Requirement
Please convert the listing lines starting at the line containing "What are all" and ending at the line containing "Total Firm, Total" into a numbered list, omitting blank lines.

Input
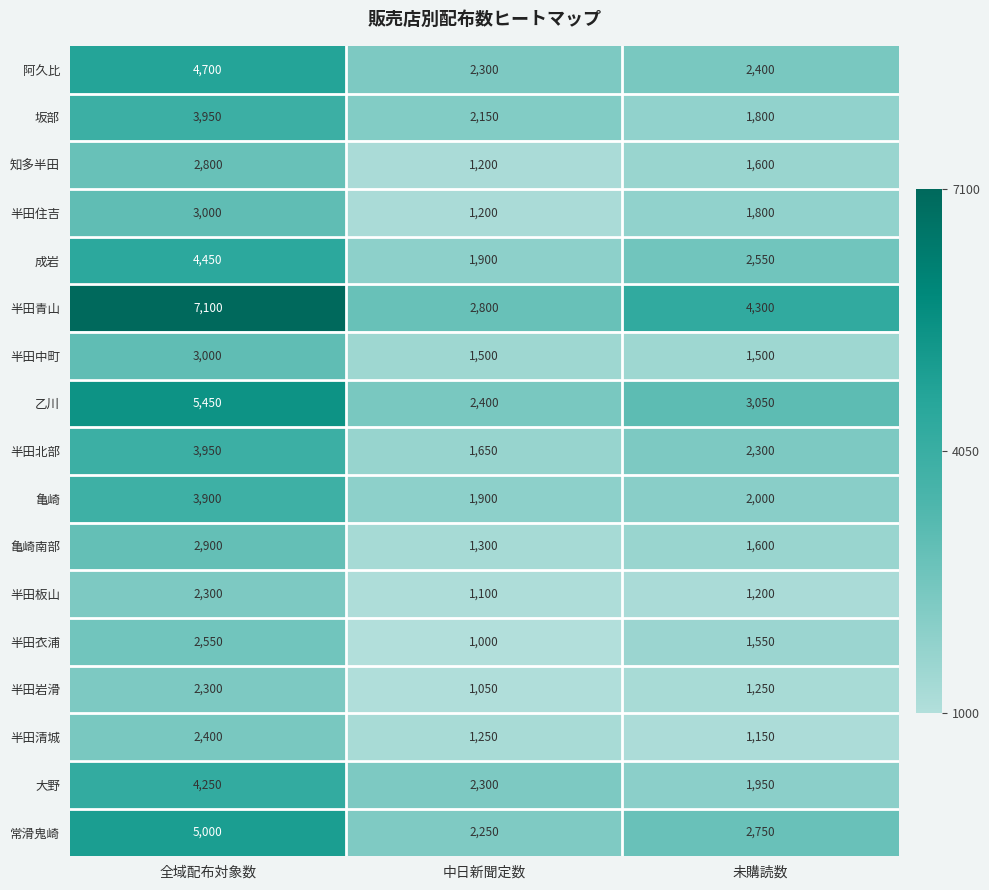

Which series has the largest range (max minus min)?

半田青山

---

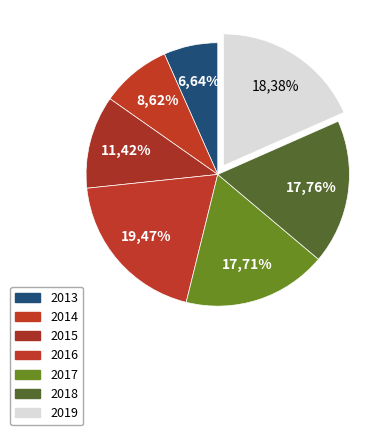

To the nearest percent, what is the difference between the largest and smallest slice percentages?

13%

---

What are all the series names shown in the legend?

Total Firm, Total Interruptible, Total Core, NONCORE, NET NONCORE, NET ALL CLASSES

Answer for this exercise
1. What are all the series names shown in the legend?
2. Total Firm, Total Interruptible, Total Core, NONCORE, NET NONCORE, NET ALL CLASSES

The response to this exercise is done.